The line that contains "організовану духовну громаду" marks the end: retype the data below exactly from its first line through that line.

#### STORED DATA:
------------------------------------------------
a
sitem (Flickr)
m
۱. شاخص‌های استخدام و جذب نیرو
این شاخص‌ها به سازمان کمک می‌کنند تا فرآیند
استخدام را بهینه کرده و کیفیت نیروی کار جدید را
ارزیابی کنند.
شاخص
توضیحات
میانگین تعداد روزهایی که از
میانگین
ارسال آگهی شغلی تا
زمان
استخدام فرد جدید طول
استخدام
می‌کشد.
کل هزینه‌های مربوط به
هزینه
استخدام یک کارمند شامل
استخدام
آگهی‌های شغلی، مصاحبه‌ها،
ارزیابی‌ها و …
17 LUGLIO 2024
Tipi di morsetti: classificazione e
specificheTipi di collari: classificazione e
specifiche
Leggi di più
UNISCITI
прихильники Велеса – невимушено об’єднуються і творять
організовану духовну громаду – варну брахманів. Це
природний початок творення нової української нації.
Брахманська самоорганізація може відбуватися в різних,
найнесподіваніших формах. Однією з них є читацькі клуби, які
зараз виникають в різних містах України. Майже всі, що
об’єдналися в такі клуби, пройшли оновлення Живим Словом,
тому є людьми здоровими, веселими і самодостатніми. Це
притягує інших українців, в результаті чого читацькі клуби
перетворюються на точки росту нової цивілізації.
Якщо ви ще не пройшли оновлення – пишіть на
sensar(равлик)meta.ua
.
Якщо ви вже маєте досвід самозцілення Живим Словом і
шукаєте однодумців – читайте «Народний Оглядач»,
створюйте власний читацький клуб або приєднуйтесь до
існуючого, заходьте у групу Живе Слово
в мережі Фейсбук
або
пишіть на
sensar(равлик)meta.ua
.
------------------------------------------------
#### EXERCISE OUTPUT:
a
sitem (Flickr)
m
۱. شاخص‌های استخدام و جذب نیرو
این شاخص‌ها به سازمان کمک می‌کنند تا فرآیند
استخدام را بهینه کرده و کیفیت نیروی کار جدید را
ارزیابی کنند.
شاخص
توضیحات
میانگین تعداد روزهایی که از
میانگین
ارسال آگهی شغلی تا
زمان
استخدام فرد جدید طول
استخدام
می‌کشد.
کل هزینه‌های مربوط به
هزینه
استخدام یک کارمند شامل
استخدام
آگهی‌های شغلی، مصاحبه‌ها،
ارزیابی‌ها و …
17 LUGLIO 2024
Tipi di morsetti: classificazione e
specificheTipi di collari: classificazione e
specifiche
Leggi di più
UNISCITI
прихильники Велеса – невимушено об’єднуються і творять
організовану духовну громаду – варну брахманів. Це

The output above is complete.